I have the given function
\begin{equation} f(t)=\begin{cases} 2, \ \ \ \ -2\le t<-1 \\ 1, \ \ \ \ -1\le t<0 \\ 2, \ \ \ \ 0\le t<1 \\ 3, \ \ \ \ 1\le t\le2 \end{cases} \end{equation}
and I want to generate the Fourier coefficients of it. I consider each indicator function at a time and get:
First indicator function, $A_1: f_1(t)= 2 \ \ \ \ \ -2\le x\le -1$: $$ \alpha_0=\int_{-2}^{-1}2dt=2\big[t\big]_{-2}^{-1}=2\\ \alpha_k=2\int_{-2}^{-1}2\cos{\omega k t}dt=\frac{8}{\pi k}\left[\sin\frac{\pi}{2} k t\right]_{-2}^{-1}=-\frac{8}{\pi k}\left[\sin \frac{\pi}{2} k\right]\\ \beta_k=2\int_{-2}^{-1}2\sin\omega kt dt=-\frac{8}{\pi k}\left[\cos\frac{\pi}{2} k t\right]_{-2}^{-1}=\frac{8}{\pi k}\left[(-1)^k -\cos \frac{\pi}{2} k \right] $$
Then I insert these in the Fourier series formula and get ie. for the first indicator function:
$$f_1(t)= 2+\sum_{k=1}^n\left(-\frac{8}{\pi k}\left[\sin \frac{\pi}{2} k\right]\right)\cos\frac{k\pi}{2}t +\left(\frac{8}{\pi k}\left[(-1)^k -\cos \frac{\pi}{2} k \right]\right)\sin\frac{k\pi}{2}t$$
and then I repeat this for the other indicator functions on each interval
$f_2(t)= 1 \ \ \ \ \ -1\le x\le 0 \\$ $$\alpha_0=\int_{-1}^{0}\text{d}t=1\\ \alpha_k=2\int_{-1}^{0}\cos{\omega k t}dt=\frac{4}{\pi k}\left[\sin\frac{\pi}{2} k t\right]_{-1}^{0}=-\frac{4}{\pi k}\left[\sin \frac{\pi}{2} k\right]\\ \beta_k=2\int_{-1}^{0}\sin\omega kt dt=-\frac{4}{\pi k}\left[\cos\frac{\pi}{2} k t\right]_{-1}^{0}=\frac{4}{\pi k}\left[\cos \frac{\pi}{2} k -1\right] $$
Then on $ f_3(t)= 2 \ \ \ \ \ 0\le x\le 1$
$$\alpha_0=\int_{0}^{1}2\text{d}t=2\\ \alpha_k=2\int_{0}^{1}2\cos{\omega k t}dt=\frac{8}{\pi k}\left[\sin\frac{\pi}{2} k t\right]_{0}^{1}=\frac{8}{\pi k}\left[\sin \frac{\pi}{2} k\right]\\ \beta_k=2\int_{0}^{1}2\sin\omega kt \text{d}t=-\frac{8}{\pi k}\left[\cos\frac{\pi}{2} k t\right]_{0}^{1}=\frac{8}{\pi k}\left[1-\cos \frac{\pi}{2} k\right]$$
and so on...
Then at the end, I sum these all up together, and get the total Fourier series for $f(t)$.

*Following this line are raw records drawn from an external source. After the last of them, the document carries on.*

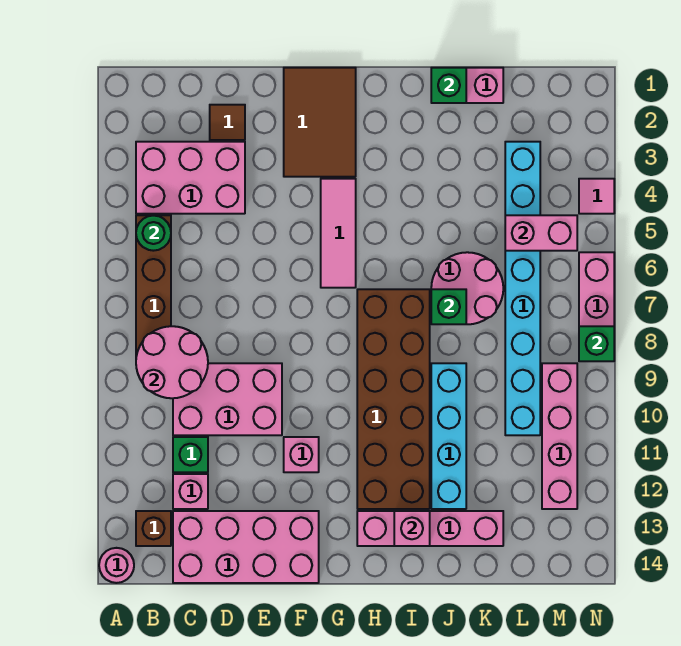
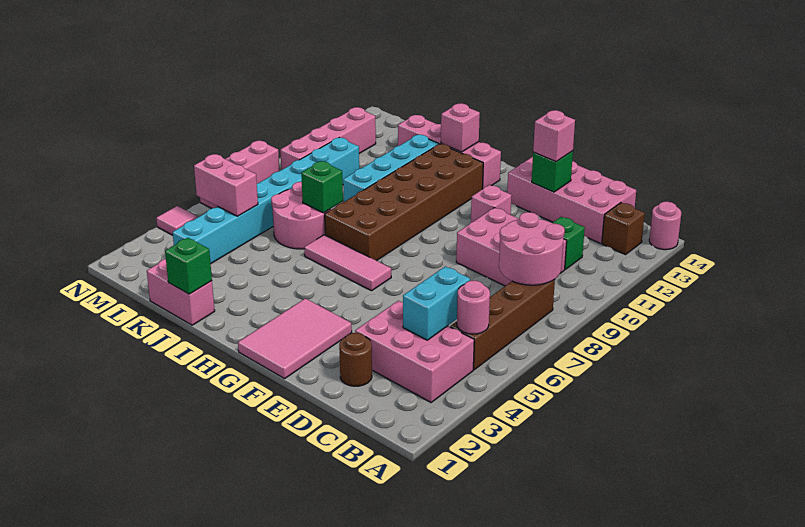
green 1x1 round brick [136,216,171,251] -> pink 1x1 round brick [457,281,490,334]
none -> cyan 1x2 brick [403,266,470,340]
pink 1x1 brick [173,474,208,509] -> pink 1x1 brick moved to [533,110,575,162]
brown 1x1 tile [210,105,245,140] -> brown 1x1 round brick [339,333,372,386]
brown 2x3 tile [284,68,356,177] -> pink 2x3 tile [238,298,352,379]
pink 1x3 tile [321,179,356,288] -> pink 1x3 tile turned to [304,235,391,291]
green 1x1 brick [579,326,614,361] -> green 1x1 brick moved to [532,151,573,192]

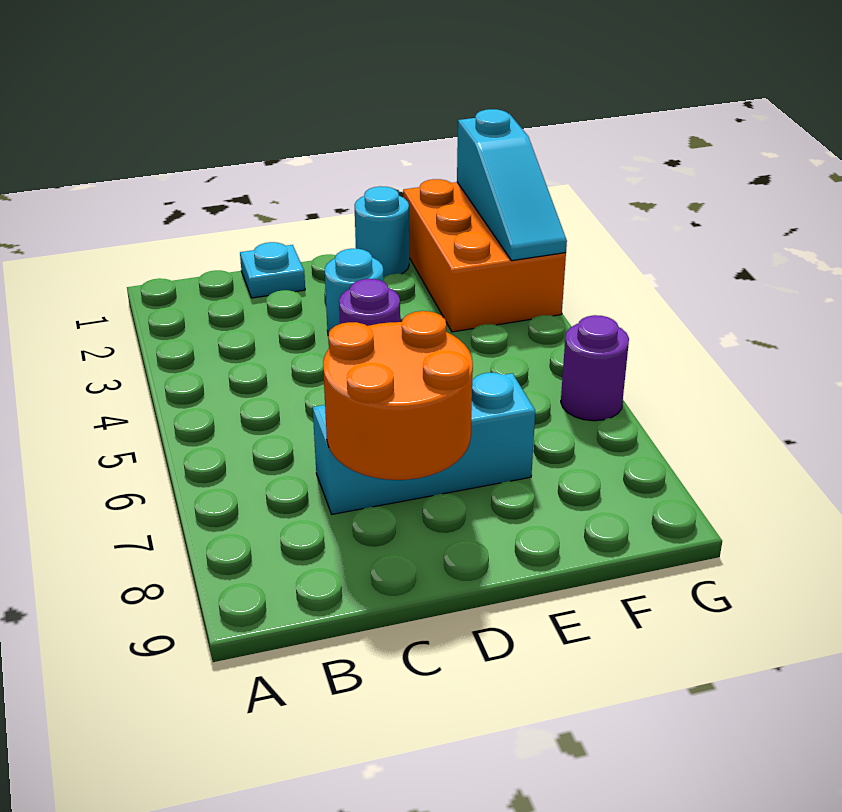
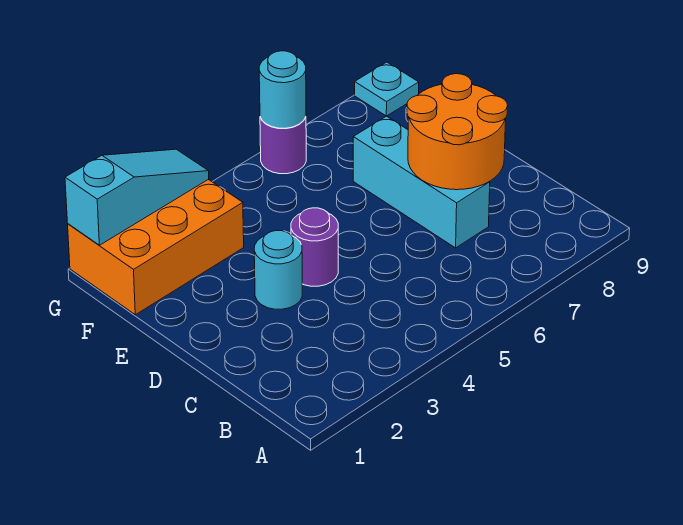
cyan 1x1 plate [240,242,305,298] -> cyan 1x1 plate moved to [355,62,419,116]
cyan 1x1 round brick [355,186,409,277] -> cyan 1x1 round brick moved to [259,51,306,128]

But it turns out not to be correct, I have checked and it should be correct. My question is : Is the PROCEDURE correct?
Or is there a problem with the $\omega$ or $L$ in the Fourier series formula?

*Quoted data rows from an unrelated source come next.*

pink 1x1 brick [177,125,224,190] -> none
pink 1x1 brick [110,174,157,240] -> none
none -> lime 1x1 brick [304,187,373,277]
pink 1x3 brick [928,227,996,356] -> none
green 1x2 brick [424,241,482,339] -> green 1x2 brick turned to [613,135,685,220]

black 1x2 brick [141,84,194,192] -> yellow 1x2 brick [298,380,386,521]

According to the Fourier series literature, this should be correct procedure: you take each interval and generate the coefficients of it, then you generate the series using the Fourier series formula, and finally you add all the indicator function Fourier series together.